In a refreshing reminder that we are adults (and occasionally treated accordingly), we had homework due today that we were simply trusted to have completed. We then had an intelligent student led discussion of the answers, with the people who researched the most complete responses to questions supplementing the answers of others. A smidge of my faith in my fellow classmates has been restored.
TIL: Sickle cell anemia is caused by the substitution of one amino acid (the building blocks of proteins) for another in the beta globin subunit of hemoglobin (the protein in red blood cells that carries oxygen from your lungs to your tissues). The mutant hemoglobin can bind with other hemoglobin proteins, resulting in polymerization. These aggregations of hemoglobin cause the red blood cells (RBCs) to become deformed (hence the sickle cell name) and get stuck in the narrow capillary blood vessels of the body. The tissues become deoxygenated due to the RBCs piling up causing damage and pain.
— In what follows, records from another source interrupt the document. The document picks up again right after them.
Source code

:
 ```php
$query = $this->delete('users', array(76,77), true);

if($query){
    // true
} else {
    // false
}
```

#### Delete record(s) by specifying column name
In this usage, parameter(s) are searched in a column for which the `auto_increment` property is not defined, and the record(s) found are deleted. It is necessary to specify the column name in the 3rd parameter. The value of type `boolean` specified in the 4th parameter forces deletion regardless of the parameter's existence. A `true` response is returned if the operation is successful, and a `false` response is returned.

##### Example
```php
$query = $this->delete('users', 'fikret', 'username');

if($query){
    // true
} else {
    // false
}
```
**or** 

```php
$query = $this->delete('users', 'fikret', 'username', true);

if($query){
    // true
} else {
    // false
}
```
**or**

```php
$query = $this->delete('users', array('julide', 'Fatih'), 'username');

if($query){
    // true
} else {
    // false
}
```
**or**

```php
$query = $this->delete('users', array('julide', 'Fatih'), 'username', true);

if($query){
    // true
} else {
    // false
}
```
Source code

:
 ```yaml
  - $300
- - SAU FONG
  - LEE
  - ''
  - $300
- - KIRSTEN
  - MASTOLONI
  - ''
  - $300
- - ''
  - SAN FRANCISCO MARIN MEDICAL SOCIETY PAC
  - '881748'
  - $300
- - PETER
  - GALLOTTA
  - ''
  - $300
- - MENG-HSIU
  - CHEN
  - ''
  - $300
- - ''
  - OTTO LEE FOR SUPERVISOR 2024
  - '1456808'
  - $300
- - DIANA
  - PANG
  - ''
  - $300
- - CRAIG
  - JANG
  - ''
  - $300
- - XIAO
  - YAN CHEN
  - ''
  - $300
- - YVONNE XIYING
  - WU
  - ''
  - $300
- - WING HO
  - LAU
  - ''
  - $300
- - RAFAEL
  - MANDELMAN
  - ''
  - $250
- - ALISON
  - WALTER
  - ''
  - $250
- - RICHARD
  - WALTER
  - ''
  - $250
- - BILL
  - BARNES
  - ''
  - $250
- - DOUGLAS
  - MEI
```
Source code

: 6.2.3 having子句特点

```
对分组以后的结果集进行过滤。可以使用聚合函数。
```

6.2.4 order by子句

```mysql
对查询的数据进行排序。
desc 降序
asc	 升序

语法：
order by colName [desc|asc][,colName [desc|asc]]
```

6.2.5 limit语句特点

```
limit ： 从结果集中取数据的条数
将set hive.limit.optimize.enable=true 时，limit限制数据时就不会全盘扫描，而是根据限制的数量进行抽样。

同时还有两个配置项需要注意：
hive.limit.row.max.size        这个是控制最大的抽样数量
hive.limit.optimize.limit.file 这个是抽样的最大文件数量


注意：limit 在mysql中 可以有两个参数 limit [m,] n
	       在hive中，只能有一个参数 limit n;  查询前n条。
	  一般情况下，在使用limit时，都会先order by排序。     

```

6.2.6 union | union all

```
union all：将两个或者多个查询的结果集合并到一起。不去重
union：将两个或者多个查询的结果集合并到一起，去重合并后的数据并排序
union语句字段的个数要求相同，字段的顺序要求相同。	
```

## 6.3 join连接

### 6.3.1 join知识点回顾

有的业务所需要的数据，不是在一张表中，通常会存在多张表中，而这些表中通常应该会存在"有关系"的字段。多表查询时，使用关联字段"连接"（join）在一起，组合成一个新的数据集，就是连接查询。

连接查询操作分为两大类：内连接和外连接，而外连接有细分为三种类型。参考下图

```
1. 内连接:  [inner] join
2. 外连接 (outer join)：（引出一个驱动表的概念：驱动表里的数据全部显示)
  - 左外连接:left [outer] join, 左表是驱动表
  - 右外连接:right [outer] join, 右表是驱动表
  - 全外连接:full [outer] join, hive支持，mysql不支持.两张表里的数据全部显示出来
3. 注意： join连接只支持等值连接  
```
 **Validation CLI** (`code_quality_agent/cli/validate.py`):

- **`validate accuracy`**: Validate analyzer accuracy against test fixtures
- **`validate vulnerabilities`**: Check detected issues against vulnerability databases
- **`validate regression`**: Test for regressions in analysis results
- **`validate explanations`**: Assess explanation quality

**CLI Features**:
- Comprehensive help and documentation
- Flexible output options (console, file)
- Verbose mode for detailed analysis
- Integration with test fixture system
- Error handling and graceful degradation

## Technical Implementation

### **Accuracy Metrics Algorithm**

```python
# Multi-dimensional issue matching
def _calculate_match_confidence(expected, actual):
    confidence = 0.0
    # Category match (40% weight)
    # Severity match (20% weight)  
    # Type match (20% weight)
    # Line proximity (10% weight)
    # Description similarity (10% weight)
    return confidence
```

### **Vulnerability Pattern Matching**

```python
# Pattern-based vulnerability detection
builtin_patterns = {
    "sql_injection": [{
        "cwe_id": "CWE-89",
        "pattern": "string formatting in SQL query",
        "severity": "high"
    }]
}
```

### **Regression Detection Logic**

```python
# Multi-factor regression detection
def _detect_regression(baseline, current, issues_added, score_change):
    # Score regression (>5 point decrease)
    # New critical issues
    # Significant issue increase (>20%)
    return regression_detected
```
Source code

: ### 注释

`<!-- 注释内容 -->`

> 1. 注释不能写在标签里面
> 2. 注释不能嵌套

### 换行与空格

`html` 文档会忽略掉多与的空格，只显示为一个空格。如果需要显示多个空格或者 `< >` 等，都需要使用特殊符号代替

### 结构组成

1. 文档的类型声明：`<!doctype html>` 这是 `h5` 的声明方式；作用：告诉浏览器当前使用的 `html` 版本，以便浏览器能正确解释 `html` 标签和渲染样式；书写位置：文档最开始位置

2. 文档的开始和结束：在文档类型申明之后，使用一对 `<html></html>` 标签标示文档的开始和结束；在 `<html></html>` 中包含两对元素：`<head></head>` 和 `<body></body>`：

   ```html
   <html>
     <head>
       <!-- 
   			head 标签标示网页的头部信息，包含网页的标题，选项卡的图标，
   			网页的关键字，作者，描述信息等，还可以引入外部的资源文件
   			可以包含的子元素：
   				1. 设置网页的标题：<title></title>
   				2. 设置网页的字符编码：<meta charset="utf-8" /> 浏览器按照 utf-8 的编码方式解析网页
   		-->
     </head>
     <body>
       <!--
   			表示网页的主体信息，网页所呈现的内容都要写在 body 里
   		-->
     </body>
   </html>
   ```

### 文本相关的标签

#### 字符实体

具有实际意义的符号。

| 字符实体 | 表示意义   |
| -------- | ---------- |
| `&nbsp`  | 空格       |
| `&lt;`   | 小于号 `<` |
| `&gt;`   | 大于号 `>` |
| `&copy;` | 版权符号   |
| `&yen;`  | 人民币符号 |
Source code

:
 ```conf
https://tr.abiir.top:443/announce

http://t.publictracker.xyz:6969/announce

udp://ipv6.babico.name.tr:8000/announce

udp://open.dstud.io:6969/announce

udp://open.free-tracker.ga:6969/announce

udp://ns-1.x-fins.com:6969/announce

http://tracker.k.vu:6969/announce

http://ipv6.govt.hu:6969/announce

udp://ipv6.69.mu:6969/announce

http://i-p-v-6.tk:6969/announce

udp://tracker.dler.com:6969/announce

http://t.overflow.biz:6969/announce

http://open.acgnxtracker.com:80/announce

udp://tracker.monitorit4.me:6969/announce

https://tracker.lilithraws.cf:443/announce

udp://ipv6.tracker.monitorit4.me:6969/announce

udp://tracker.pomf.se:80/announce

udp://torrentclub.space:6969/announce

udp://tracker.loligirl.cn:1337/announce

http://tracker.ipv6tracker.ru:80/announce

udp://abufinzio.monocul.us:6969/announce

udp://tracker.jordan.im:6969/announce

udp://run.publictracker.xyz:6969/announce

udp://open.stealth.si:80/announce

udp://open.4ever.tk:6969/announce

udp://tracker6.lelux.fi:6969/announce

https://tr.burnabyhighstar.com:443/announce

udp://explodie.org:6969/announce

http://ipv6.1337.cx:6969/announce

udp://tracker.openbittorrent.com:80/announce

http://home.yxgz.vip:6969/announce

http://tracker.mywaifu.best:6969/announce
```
The body also quickly attacks these sickle cells in the spleen, the body's quality control center for blood cells resulting in anemia and the bone marrow can't replenish RBCs fast enough. The spleen often gets infected due to damage and overwork from this process.
The only cure is a bone marrow transplant, which replaces the stem cells that create the mutant RBCs. Other treatment options include blood transfusions (to swap out bad cells for good), antibiotics (to fight infection in the spleen), erythropoietin (to spur RBC production to combat the anemia), and the administration of the anti-tumor drug hydroxyurea which promotes the production of fetal hemoglobin (which cannot aggregate like the mutant adult hemoglobin).